El enojo nunca ayuda

Cristóbal Scarpati

Todas las personas somos susceptibles a este problema. Le llamo problema, porque en materia ecuestre, el enojo nunca ayuda. De hecho nos perjudica y lo peor, es que perjudica a terceros que nada tienen que ver con nuestro estado desequilibrado.

Algunos más otros menos, todos tenemos alguna vez cierto grado de frustración. Sea cual fuere nuestro caso, debemos tener consciencia de este fenómeno y aprender a encontrar el estado de serenidad cuanto antes, sin afectar la armonía del caballo, de nuestros alumnos, amigos, socios, familia, etc.

Esta reflexión va para todos nosotros, todos aquellos que tenemos bajo nuestra responsabilidad el bienestar de otros seres inocentes como pueden ser caballos o niños.

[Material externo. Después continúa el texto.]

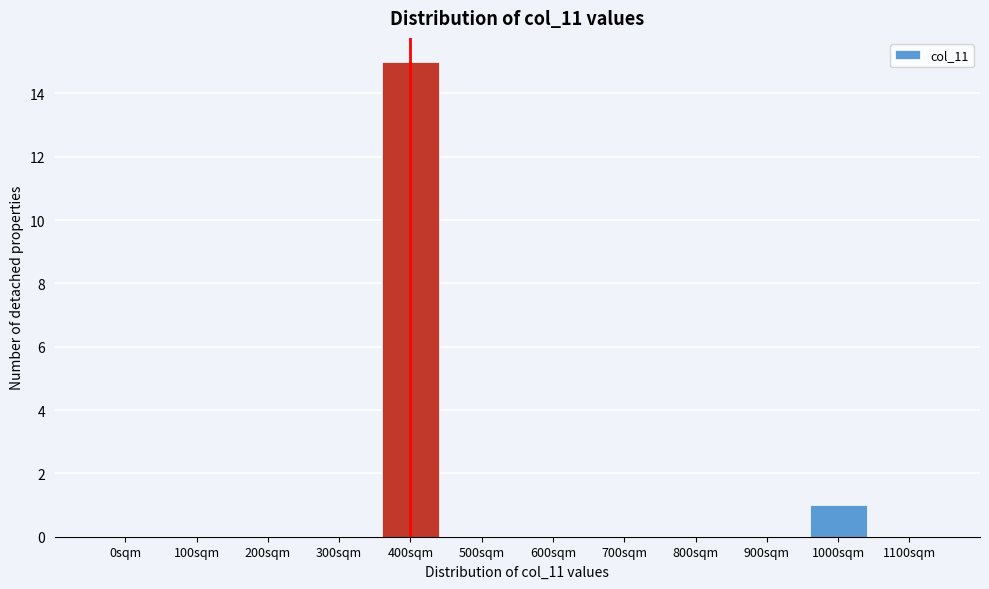

Reading left to right, transcribe all the data shown in this chart.

0sqm=0	100sqm=0	200sqm=0	300sqm=0	400sqm=15	500sqm=0	600sqm=0	700sqm=0	800sqm=0	900sqm=0	1000sqm=1	1100sqm=0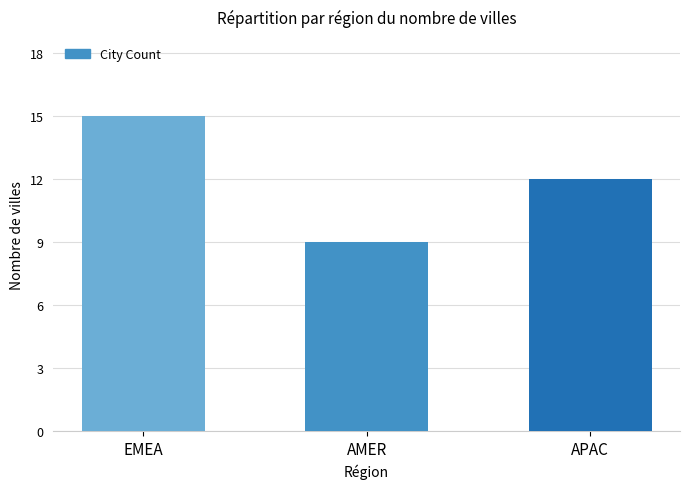

What is the minimum value shown in the chart?

9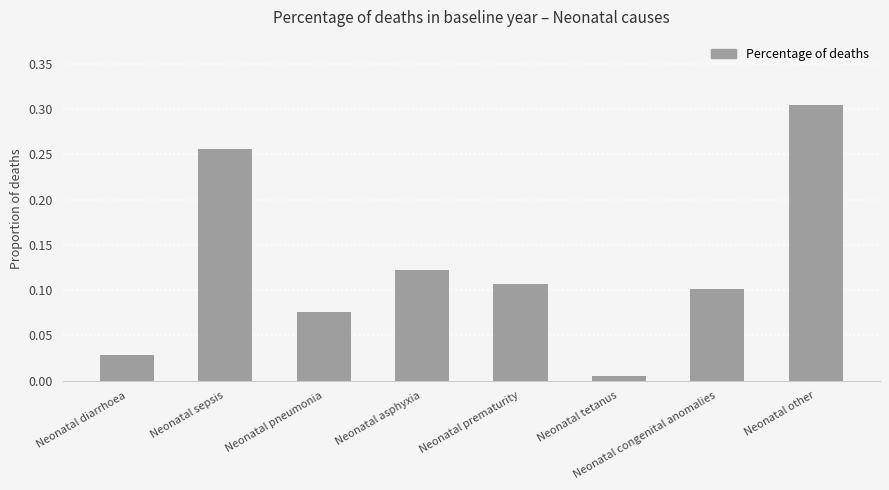

Does the chart contain stacked bars?

No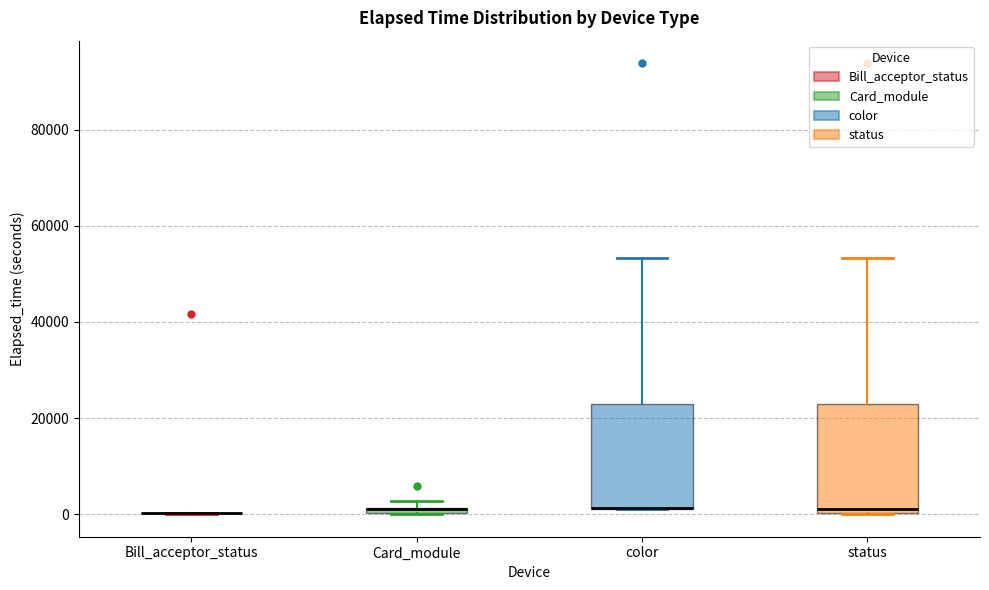

Where is the lower edge of the box for color on the y-axis? The values are not printed on the chart, so give them approximately, as read against the axis.

2000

El enojo, cuando es producto de la frustración, o de cualquier otra causa injustificada, puede revertirse con un pensamiento positivo, evaluando objetivamente los hechos y teniendo la certeza de que siempre que estemos “dispuestos” a reflexionar, volver a intentar o a trabajar con mayor criterio y sentido común, es muy probable que por este camino, encontremos una solución que satisfaga nuestras expectativas, reforzando nuestro espíritu y preservando a nuestros seres queridos (caballos, hijos, alumnos, empleados, pareja, etc.).

Tener familia, salud y trabajar con caballos es un privilegio extraordinario.

Debemos valorar esto a menudo para no perder de vista que debemos ser agradecidos.